28.696 Warga Riau Derita ISPA Akibat Karhutla

ISPA Riau

Berita Baru, Pekanbaru – Kepala Dinas Kesehatan (Diskes) Provinsi Riau, Mimi Yuliani Nazir mengatakan, sebanyak 28.696 masyarakat Riau terpapar penyakit Inspeksi Saluran Pernapasan Akut (ISPA) akibat kabut asap kebakaran hutan dan lahan (Karhutla) Riau hingga medio September 2019.

Sebaran kasus penderita ISPA akibat Karhutla tersebut terjadi di 12 kabupaten/kota di Riau, yaitu Pekanbaru 7.377 orang, Siak 4.616 orang, Kampar 4.152 orang, Pelalawan 2.244 orang, Rohul 2.464 orang, Rohil 670 orang, Dumai 3.932 orang, Bengkalis 421 orang, Kepulauan Meranti 610 orang, Inhu 404 orang, serta di Inhil 1.806 orang.

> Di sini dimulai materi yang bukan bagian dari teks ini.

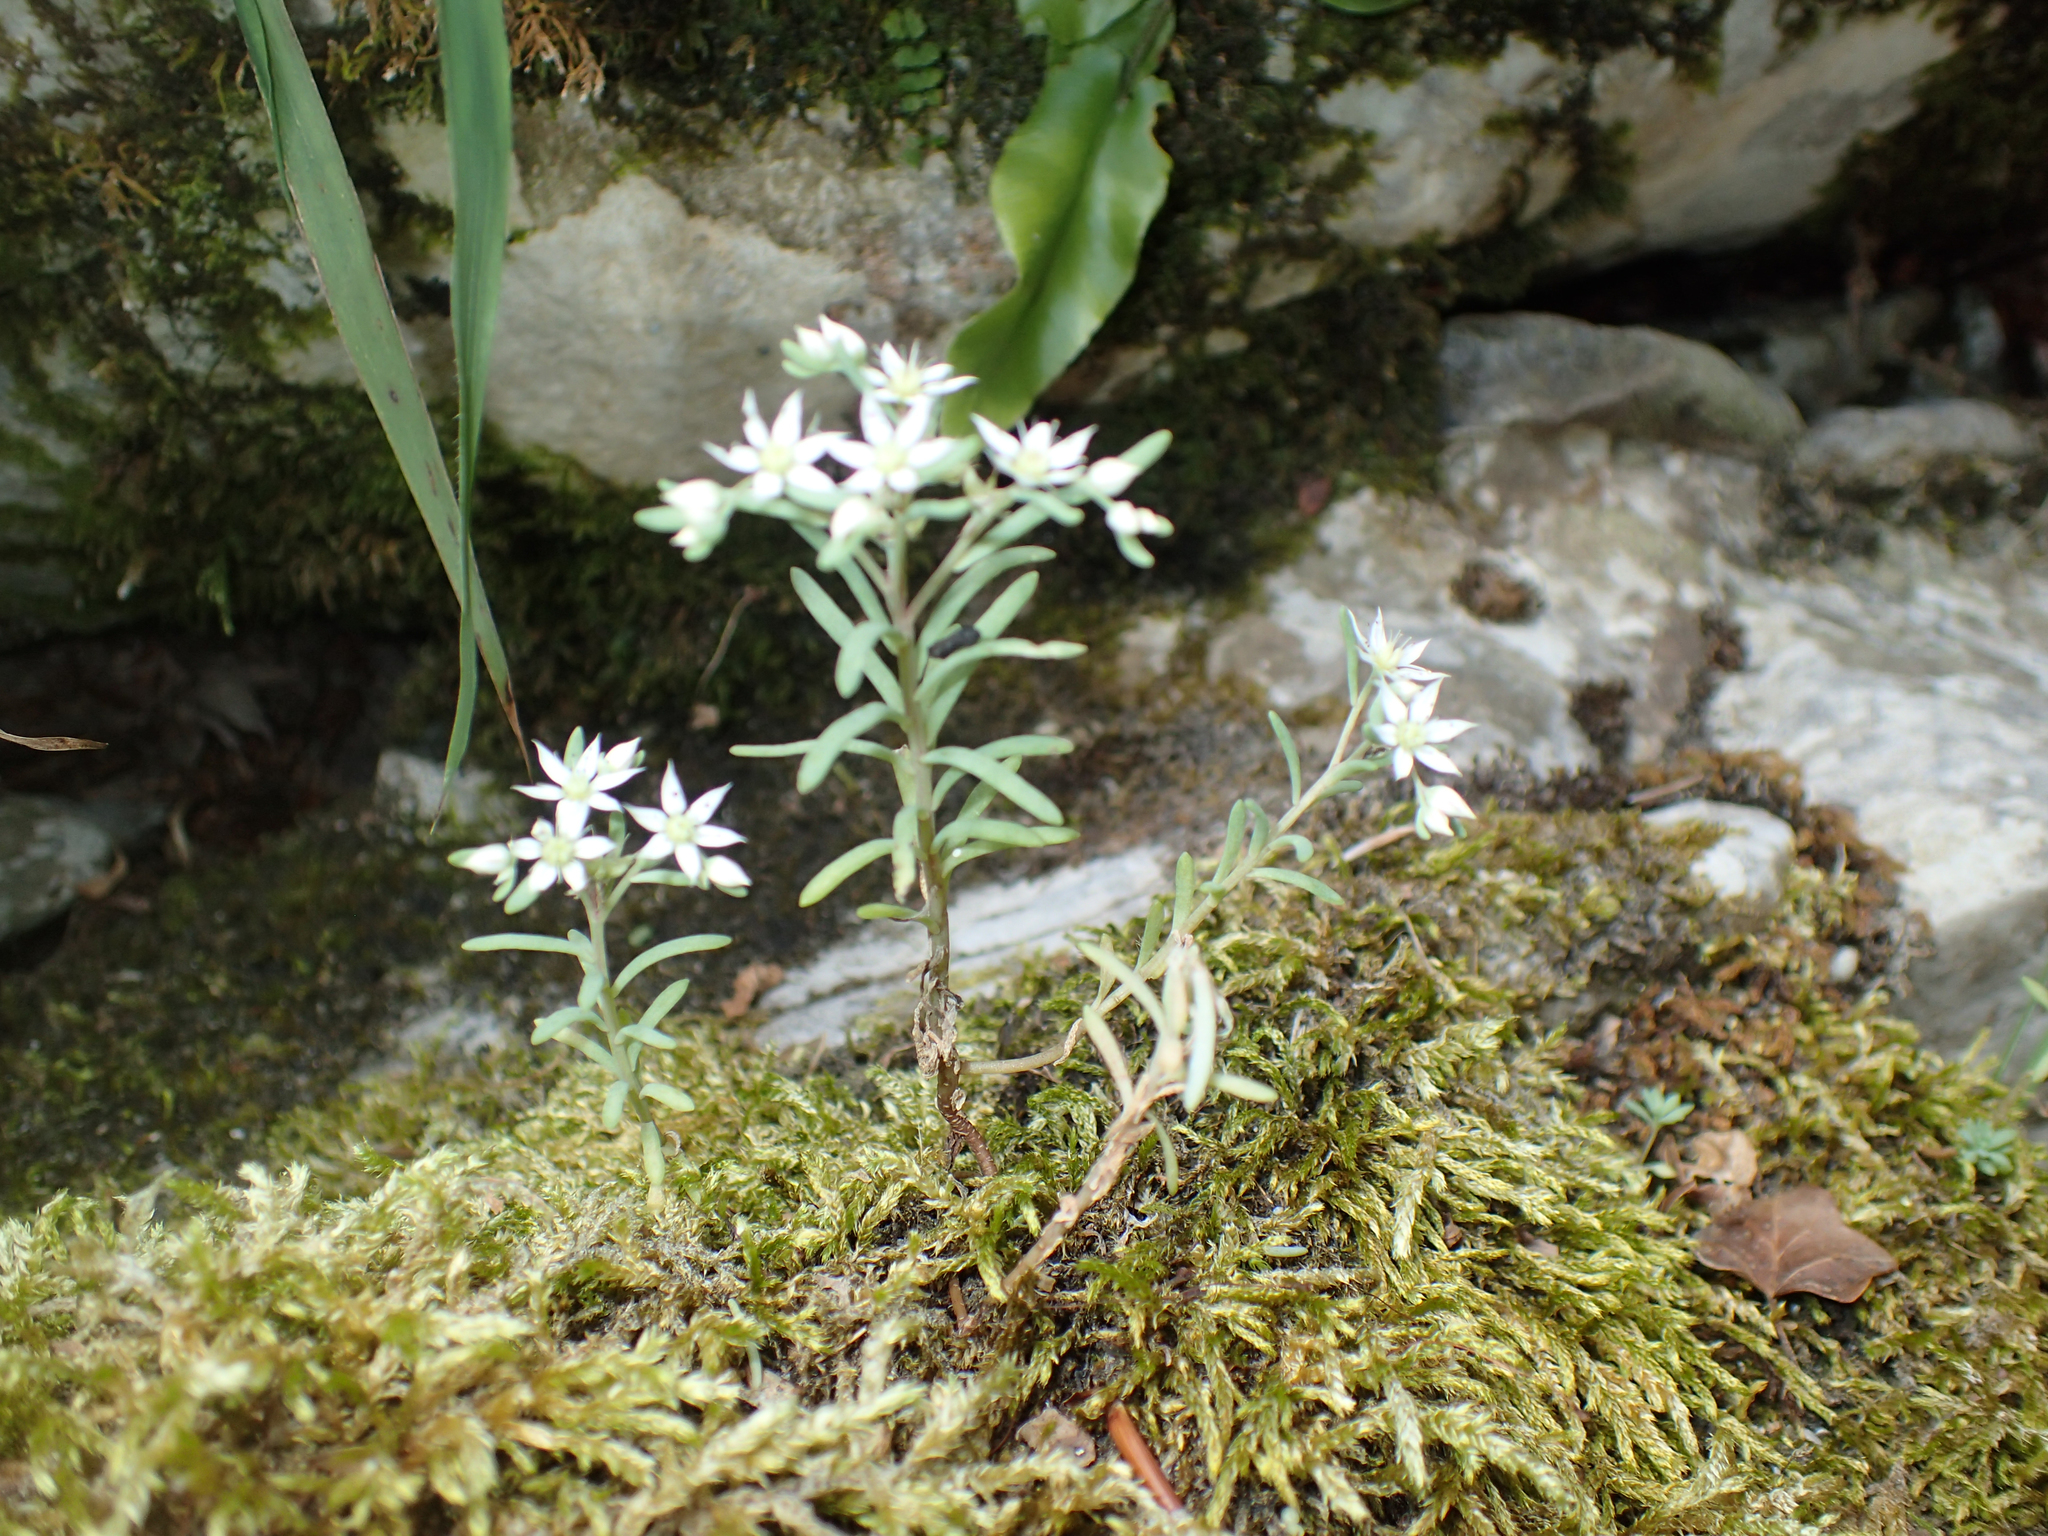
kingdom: Plantae
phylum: Tracheophyta
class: Magnoliopsida
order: Saxifragales
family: Crassulaceae
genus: Sedum
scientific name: Sedum hispanicum
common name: Spanish stonecrop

“Kami sudah membuat surat edaran ke kabupaten kota. Meminta kepada Diskes dan pelayanan kesehatan seperti puskesmas agar melakukan antisipasi terjadinya penanggulangan krisis akibat dampak asap,” ujarnya.

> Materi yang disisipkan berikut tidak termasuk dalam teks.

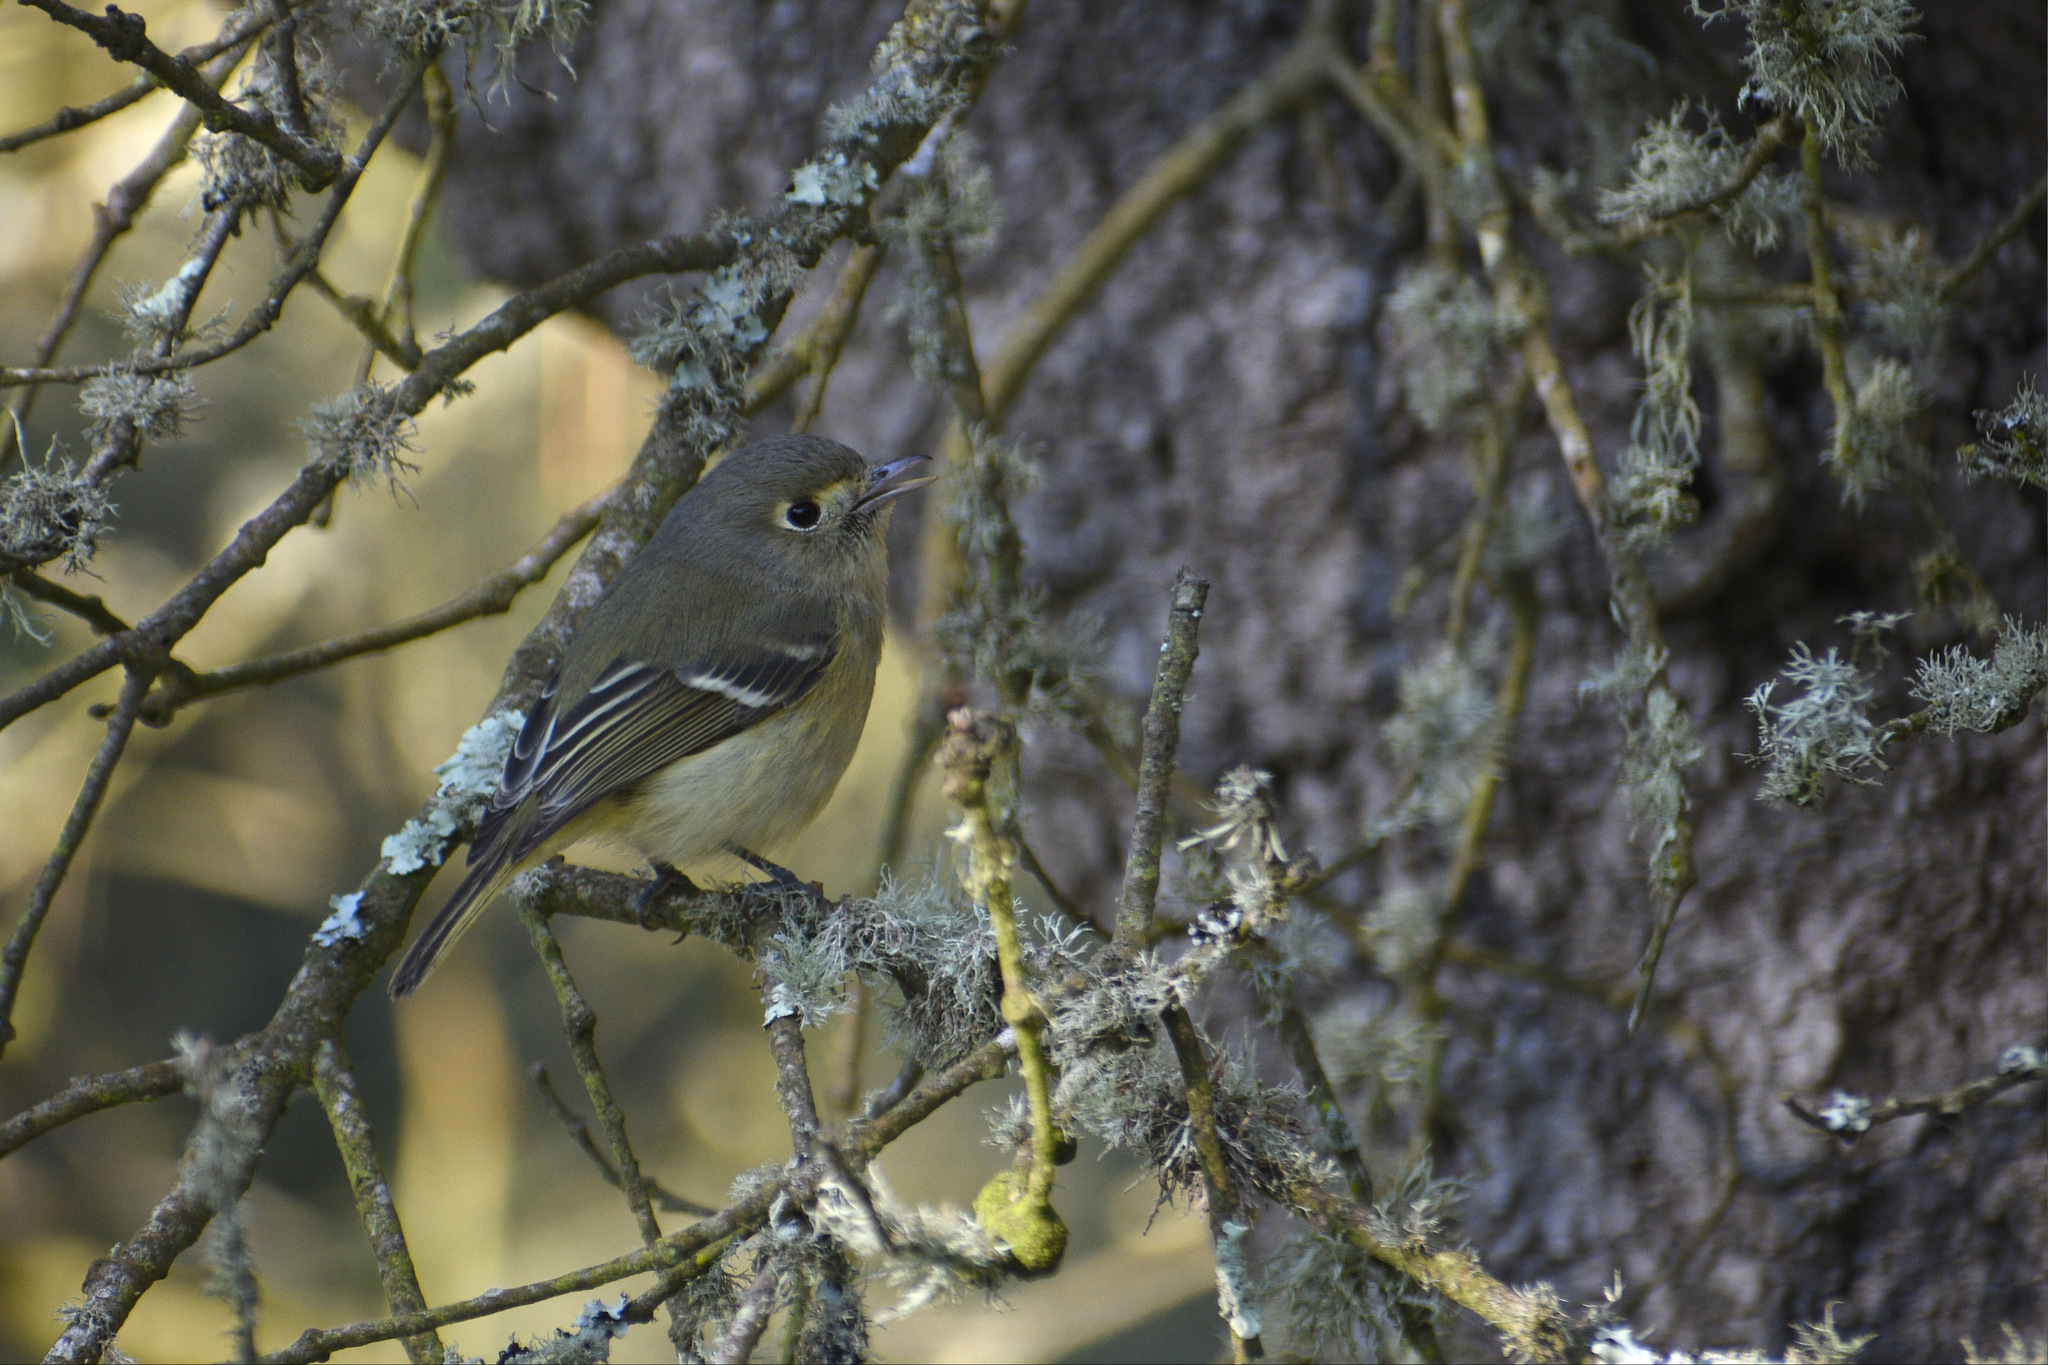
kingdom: Animalia
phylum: Chordata
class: Aves
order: Passeriformes
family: Vireonidae
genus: Vireo
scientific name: Vireo huttoni
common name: Hutton's vireo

Berdasarkan jumlah kasus, yang dihitung berdasarkan jumlah kunjungan masyarakat, bukan jumlah penderita, sejak Januari sampai September 2019 Dinas Kesehatan Provinsi Riau mencatat terjadinya 281.626 kasus ISPA.

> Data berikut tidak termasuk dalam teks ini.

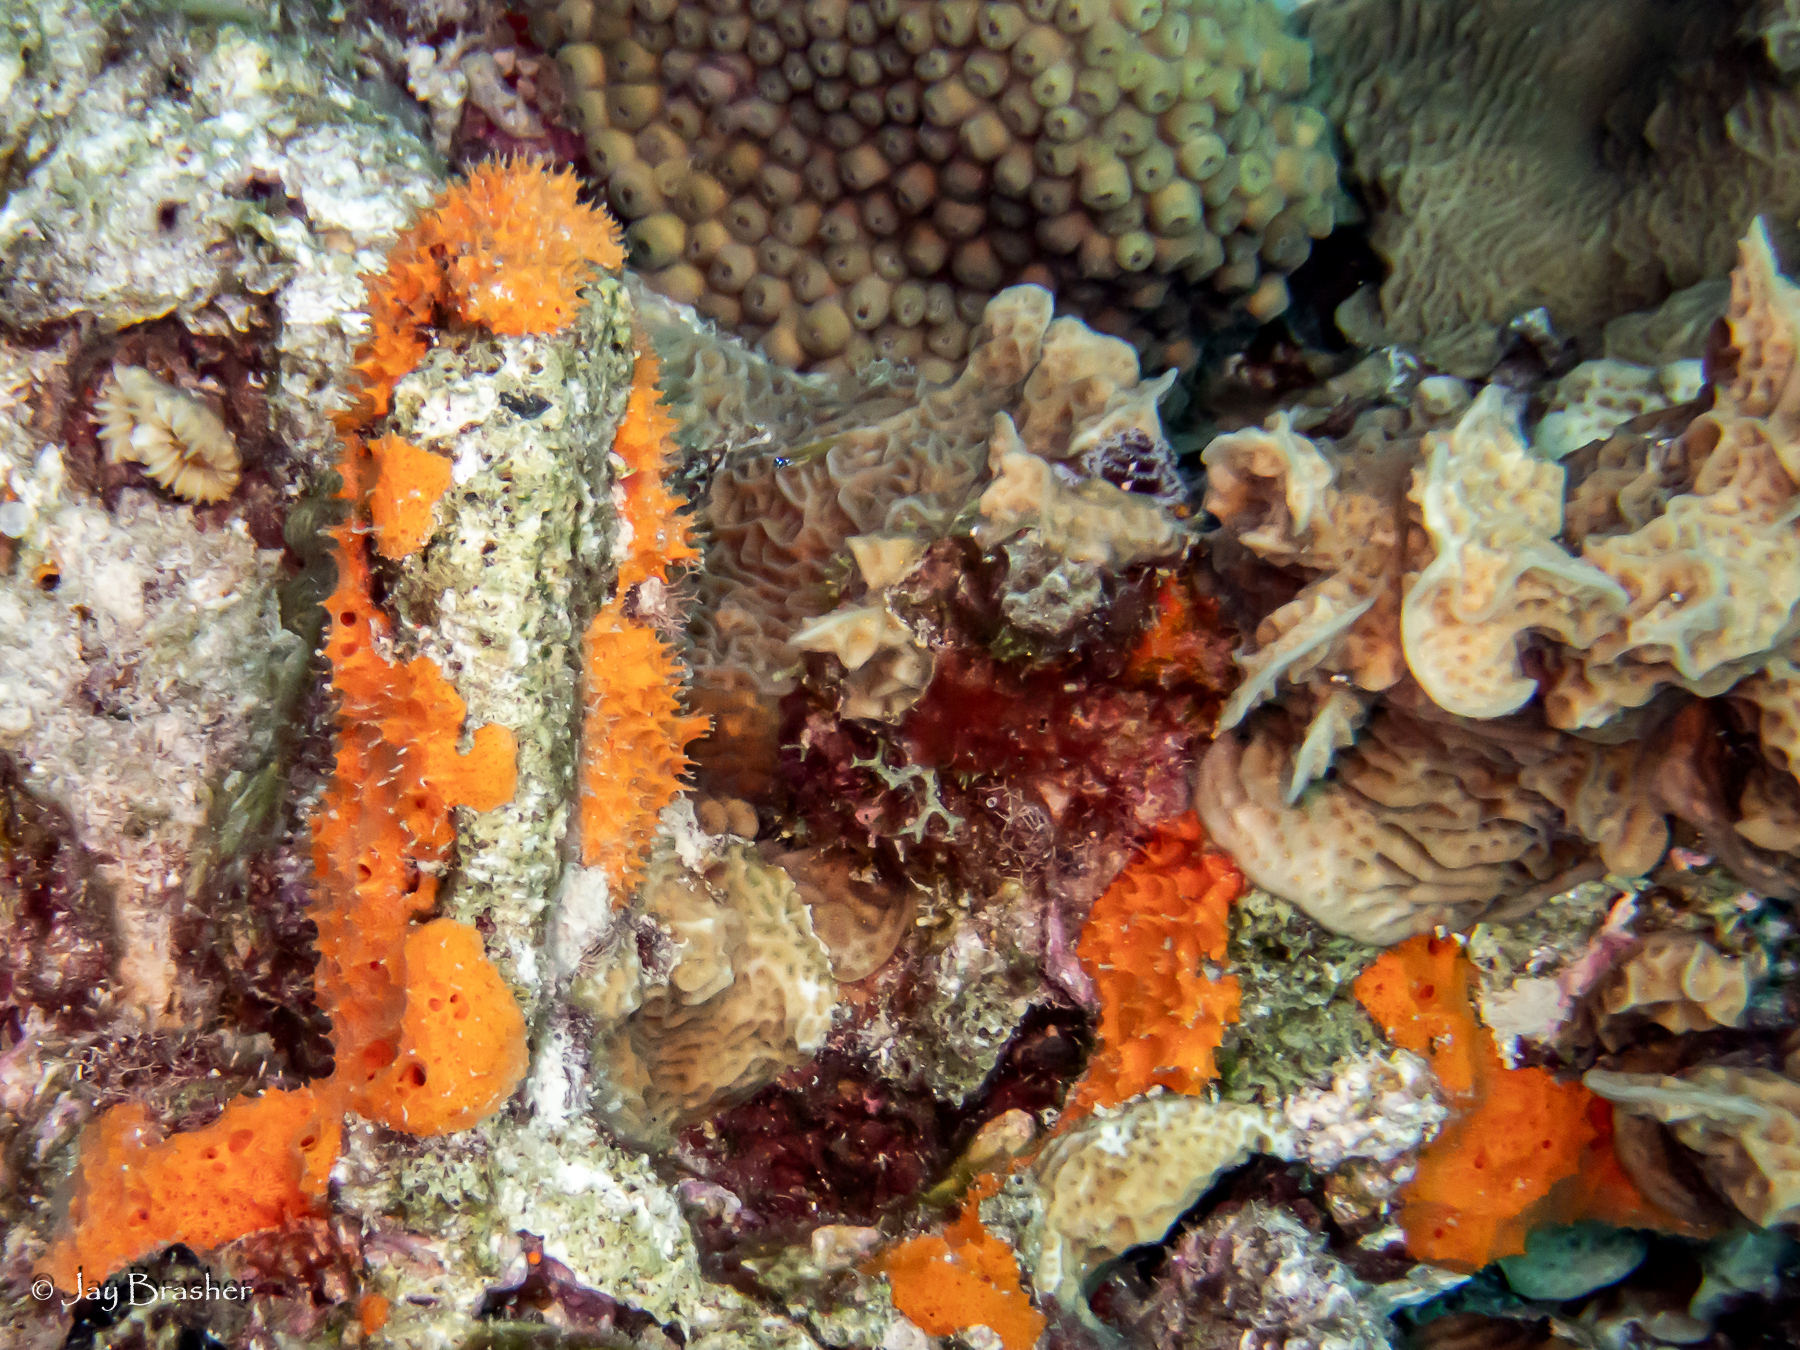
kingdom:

Adapun rincian kasus ISPA tersebut berdasarkan bulan adalah sebagai berikut, Januari 42.645 kasus, Februari 39.720 kasus, Maret 40.968 kasus, April 38.372 kasus, Mei 28.429 kasus, Juni 30.312 kasus, Juli 27.563 kasus, Agustus 29.346 kasus dan September 4.306 kasus.

Menurut Mimi, jumlah kasus ISPA tersebut tidak semuanya disebabkan asap akibat Kebakaran Hutan dan Lahan (Karhutla). Dicontohkan, selama Januari hingga Mei, kasus ISPA tetap ada terjadi. Artinya, ISPA tidak saja disebabkan karena asap dari Karhutla seperti yang terjadi dalam berapa bulan terakhir.

Adapun untuk perbandingan jumlah kasus ISPA selama lima tahun terakhir, yakni pada tahun 2015 sebanyak 639.548 laporan. 2016 sebanyak 720.844 laporan, 2017 sebanyak 565.711 laporan. Kemudian pada 2018 sebanyak 529.232 laporan serta 2019 sebanyak 281.626 laporan.